First of all, anyone who wants to read the essay I mentioned:Warm beds are good can download it as a PDF here:http://www.ansereg.com/warm_beds_are_good.htm

I wonder about the 'marriage' of Sauron & Shelob - it is ultimately dead - it cannot produce offspring. Though Shelob, we have to remember, is not (as the movie presents her) simply a giant spider, but 'an evil thing in spider form' (don't think Tolkien was promoting bestiality there!). True marriage for Tolkien must produce children - which is why the other pairings - ie Frodo/Sam are not ideals, but stages in the process. They are 'reflections' of different aspects of a hypothetical 'single' being, showing alternative responses to external situatuations.

Quote:
Originally Posted by Fordim
If I’m getting this right, then Eowyn’s ability to recover from this mistake when the others do not bears attention…
I suppose the 'pairing' in this case is of two different responses to the same thing. The Witch King is a 'Shadow of despair' - Eowyn faces it & slays it, Denethor faces it & succumbs, & is ultimately swallowed up by it. Eowyn, as Denethor, faces the loss of the one person she trully loves, but is not destroyed by despair - yet she is not one in whom the blood of Numenor runs almost true - she is one of the 'middle' people - we could also perhaps pair up Denethor/Frodo & Eowyn/Sam here - the 'upper class', higher beings cannot return from the mythic to the everyday world & are swallowed up in despair, & depart from the world alone, while the 'middle people' are able to live on in the everday world in peace & happiness. It all makes wonder how much Frodo ever really was an ordinary hobbit, & whether he wasn't really an 'outsider', like Galahad, sent into the world to perform his supernatural task & then depart. Though if he symbolises Sam's own spiritual side, then that begs a number of questions.
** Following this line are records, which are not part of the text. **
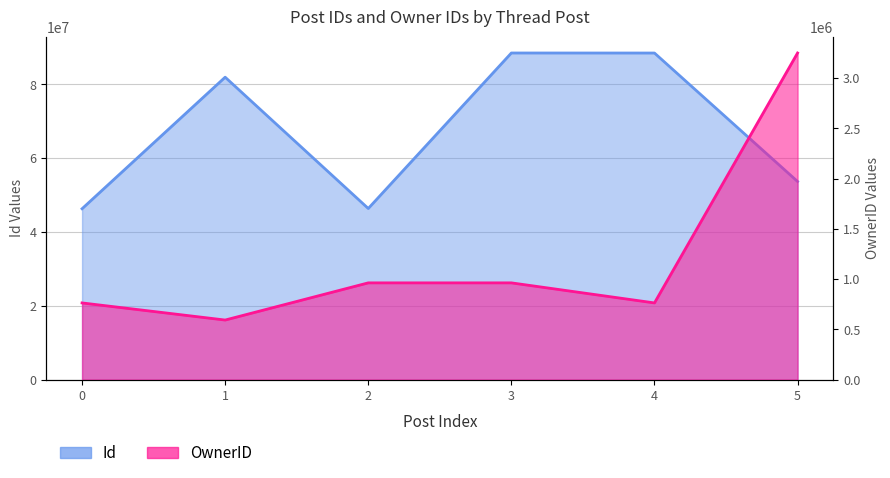

What is the difference between the Id values at 1 and 4?

6545948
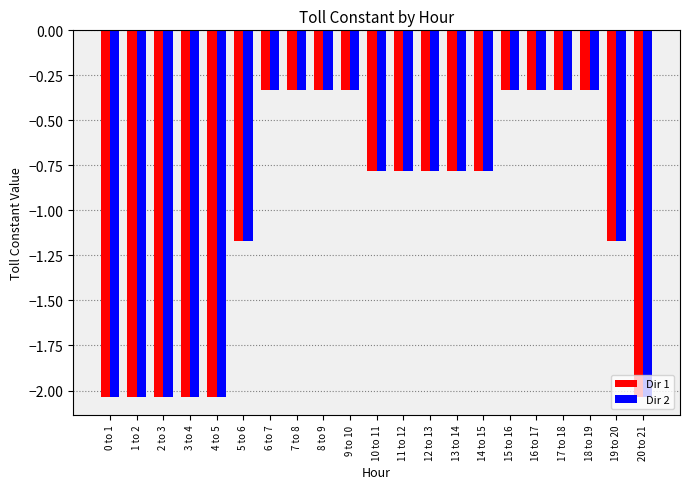

Does the chart contain stacked bars?

No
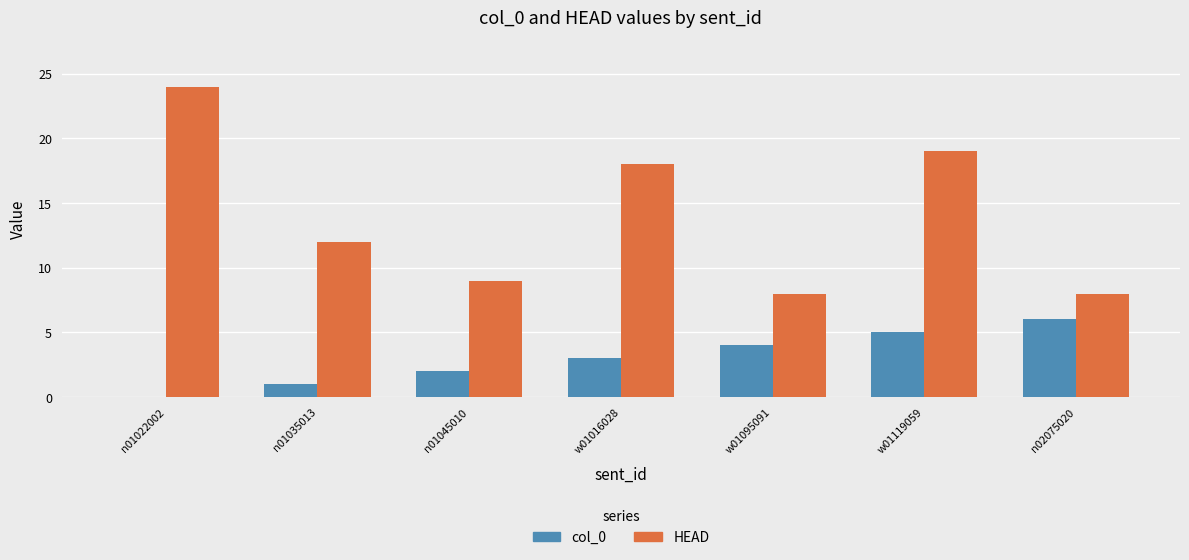

Are the bars horizontal?

No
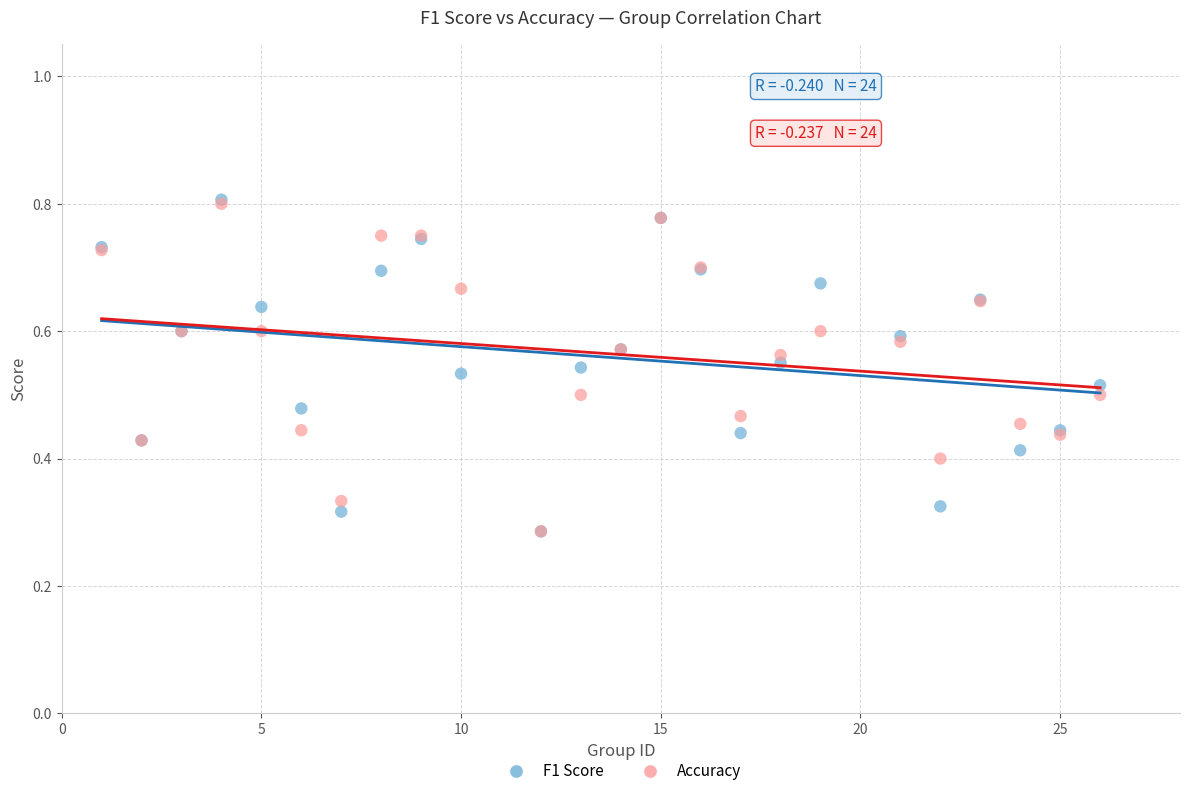

Which series has the widest spread of Y values?

F1 Score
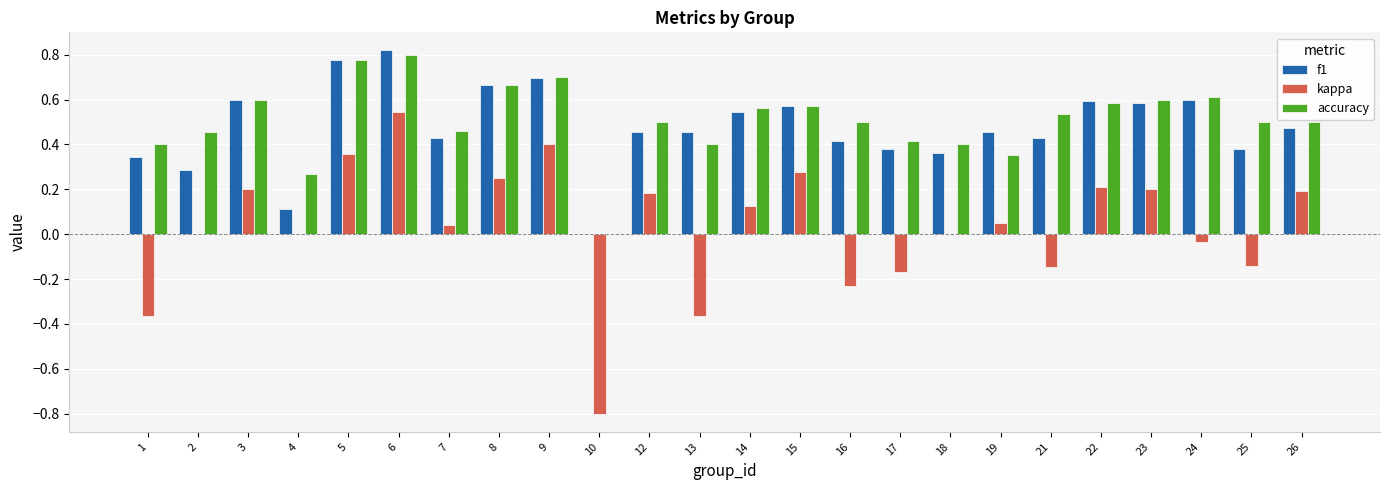

At which category does the chart reach its peak across all series?

6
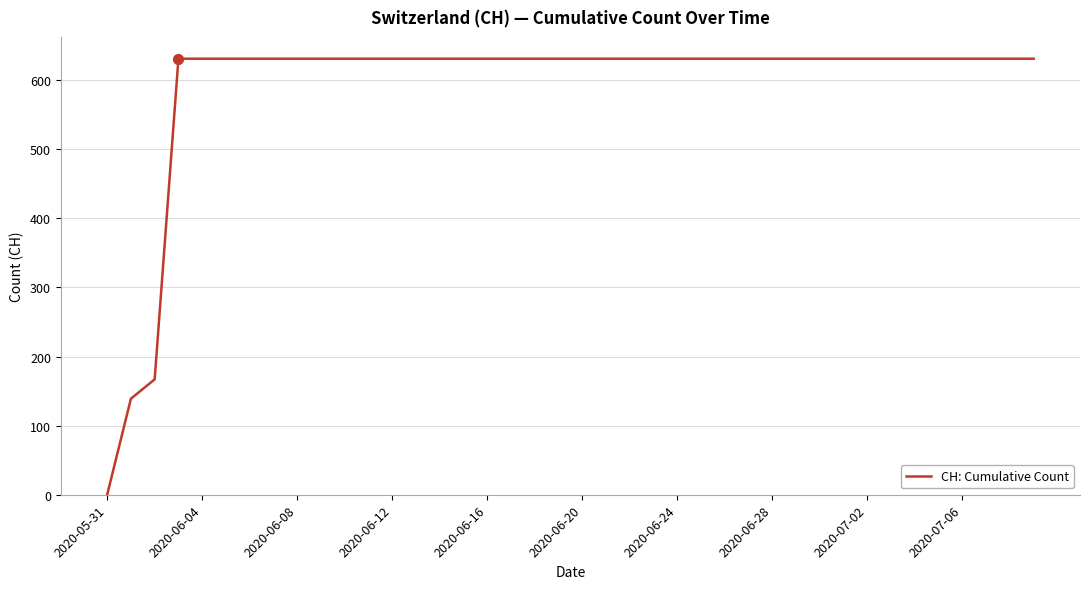

What is the greatest value displayed?

631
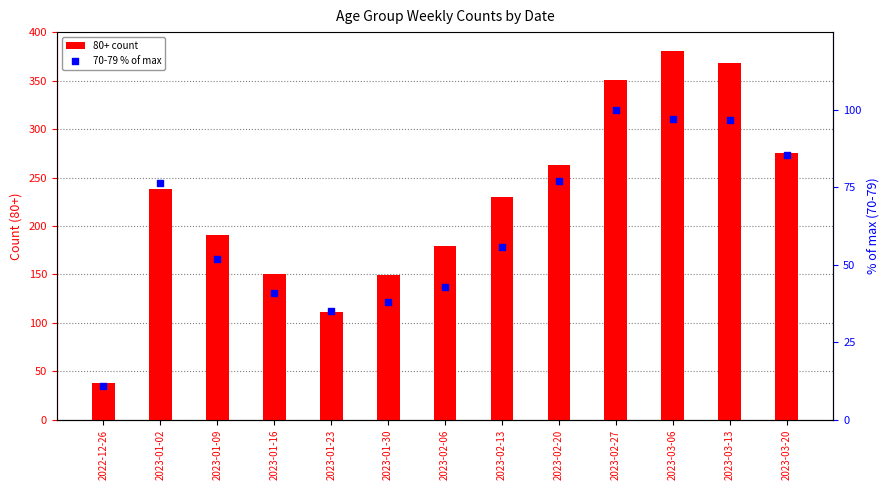

What are all the series names shown in the legend?

80+ count, 70-79 % of max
Tolkien seems to be saying that however overwhelming an eneny or a situation may seem there is always a choice, & he takes us down the two roads which those choices open up - & as you say, Gollum takes both those roads himself. So does Sam for a while, & ultimately chooses Rosie over Frodo, so we have the Frodo/Sam pairing & the Sam/Rosie pairing both co-existing in Sam from the begining - the spiritual path symbolised by his Frodo side, & the homely, hobbit path symbolised by Rosie - he takes the spiritual path as far as he can (or wishes to) & then, in the end, chooses to remain a hobbit. We could take the end of LotR as symbolising the two choices of this 'archetypal' Sam - the spiritual part goes into the West, 'dies', as does the world of magic & myth, & the hobbit side goes home to his family. The 'magic' goes away in the end, & leaves us with the everyday, & Tolkien seems to be saying that, for all the loss of wonder, that's actually for the best.